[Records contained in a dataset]
[Start of Attachment]
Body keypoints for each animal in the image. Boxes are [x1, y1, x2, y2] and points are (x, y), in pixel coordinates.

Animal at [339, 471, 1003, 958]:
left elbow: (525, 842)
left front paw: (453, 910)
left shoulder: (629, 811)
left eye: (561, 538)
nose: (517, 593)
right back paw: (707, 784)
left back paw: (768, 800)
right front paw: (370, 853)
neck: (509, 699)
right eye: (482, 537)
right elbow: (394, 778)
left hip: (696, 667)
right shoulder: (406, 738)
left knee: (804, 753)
[End of Attachment]
[Start of Attachment]
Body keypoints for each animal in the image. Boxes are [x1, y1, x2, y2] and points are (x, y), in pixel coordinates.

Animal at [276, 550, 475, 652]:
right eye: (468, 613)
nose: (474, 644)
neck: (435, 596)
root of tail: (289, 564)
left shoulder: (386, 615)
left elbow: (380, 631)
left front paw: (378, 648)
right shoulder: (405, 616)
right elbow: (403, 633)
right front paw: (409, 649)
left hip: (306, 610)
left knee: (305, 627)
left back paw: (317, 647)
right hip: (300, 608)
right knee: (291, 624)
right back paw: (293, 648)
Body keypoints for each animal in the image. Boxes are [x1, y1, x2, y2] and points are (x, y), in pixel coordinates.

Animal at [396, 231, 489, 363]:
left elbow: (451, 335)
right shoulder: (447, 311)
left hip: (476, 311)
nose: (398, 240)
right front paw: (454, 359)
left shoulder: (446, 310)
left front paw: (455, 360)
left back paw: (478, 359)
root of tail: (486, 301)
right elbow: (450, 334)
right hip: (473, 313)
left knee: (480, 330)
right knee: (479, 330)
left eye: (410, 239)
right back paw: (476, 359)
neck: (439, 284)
[End of Attachment]
**What is being asked**
With the first line being the one containing "left elbow: (525, 842)" and the last line the one containing "left knee: (804, 753)", transcribe exactly the lines above that fall in that range.

**Response**
left elbow: (525, 842)
left front paw: (453, 910)
left shoulder: (629, 811)
left eye: (561, 538)
nose: (517, 593)
right back paw: (707, 784)
left back paw: (768, 800)
right front paw: (370, 853)
neck: (509, 699)
right eye: (482, 537)
right elbow: (394, 778)
left hip: (696, 667)
right shoulder: (406, 738)
left knee: (804, 753)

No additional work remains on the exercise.